Climate Change Affected North American Fauna Over Millenia

The rise and fall of climate change over the past 65 million years has had a continuing effect on the fauna of the North American continent, according to a new study which identified six distinct waves of mammals, known as “evolutionary fauna.”

“Although we’ve always known in a general way that mammals respond to climatic change over time, there has been controversy as to whether this can be demonstrated in a quantitative fashion,” said Brown University evolutionary biology Professor Christine Janis. “We show that the rise and fall of these faunas is indeed correlated with climatic change – the rise or fall of global paleotemperatures – and also influenced by other more local perturbations such as immigration events.”

Janis and her colleagues described their findings online this week in the journal Proceedings of the National Academy of Sciences, showing that four waves of species diversity showed statistically significant correlations with major changes in temperature, while the remaining two – though weaker – still showed some correlation, but also corresponded to an influx of mammals from other continents.

The authors of the study found in their research six distinct and consecutive groups of mammal species that shared a common rise, peak, and decline in their numbers.

One example is the “Paleocene fauna,” which had largely disappeared, making way for the “early-middle Eocene fauna” by approximately 50 million years ago. On top of that, the transfer of dominance correlated with temperature shifts.
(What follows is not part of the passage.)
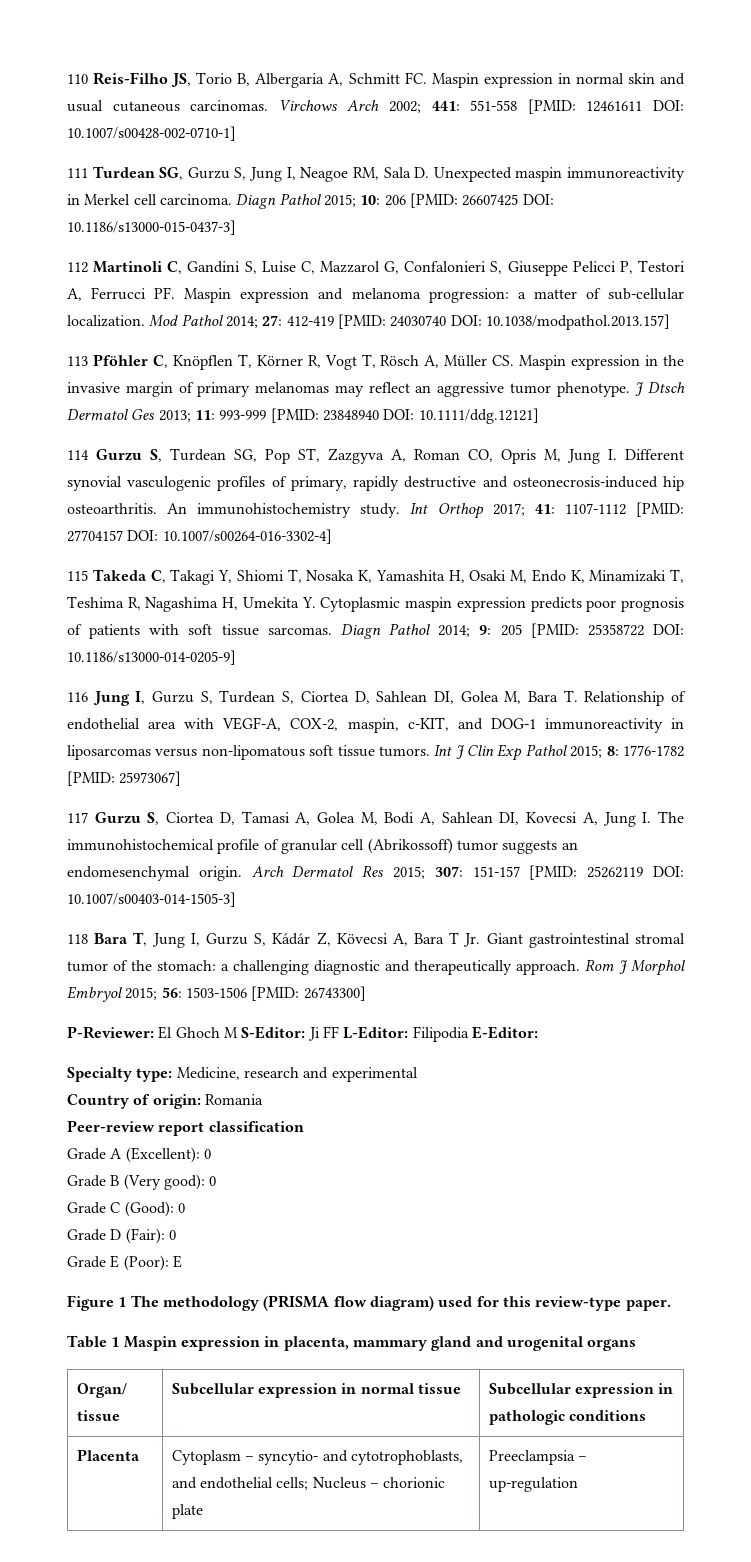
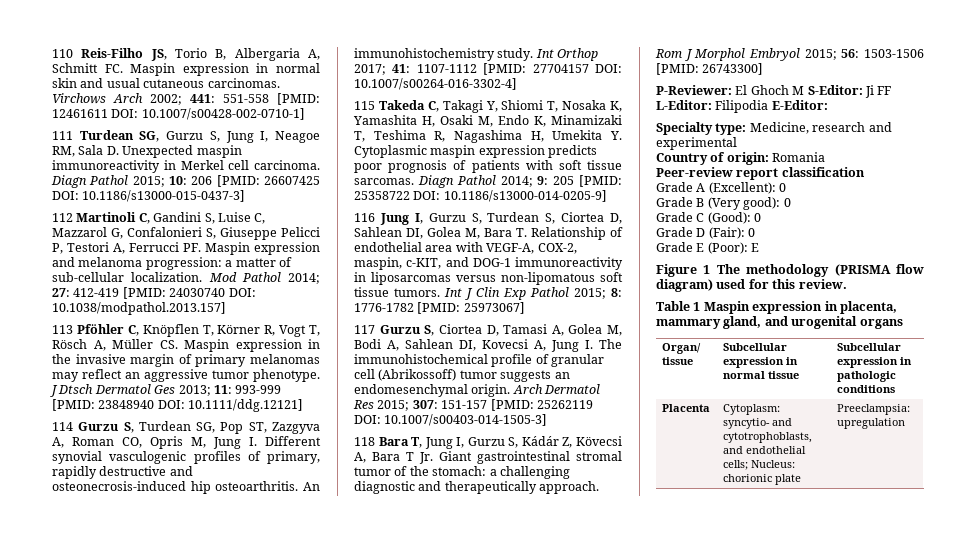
[535,1296,671,1311] review-type paper. -> [798,279,847,289] review.
[431,1336,472,1351] gland -> [723,316,762,329] gland,
[171,1450,255,1465] Cytoplasm – -> [722,404,780,415] Cytoplasm:
[312,1477,380,1489] Nucleus – -> [750,460,795,468] Nucleus:
[488,1450,588,1465] [488,1477,578,1492] Preeclampsia – up-regulation -> [836,404,910,415] [836,418,905,429] Preeclampsia: upregulation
Not only do the numbers add up, but the story behind the numbers makes sense as well. One example shows a change after a warming episode some 20 million years ago in the early Miocene epoch which changed the dominant vegetation from woodland to savannah-like grasslands. As a result, it is no surprise that many of the herbivores that made up the “Miocene fauna” had high-crowned teeth that would allow them to eat the foods provided by the savannah-like environment.

A study such as this does not allow for future predictions, said Janis, but it does make clear that climate change has had an impact on fauna previously.

“Such perturbations, related to anthropogenic climatic change, are currently challenging the fauna of the world today, emphasizing the importance of the fossil record for our understanding of how past events affected the history of faunal diversification and extinction, and hence how future climactic changes may continue to influence life on earth,” the authors wrote in the paper.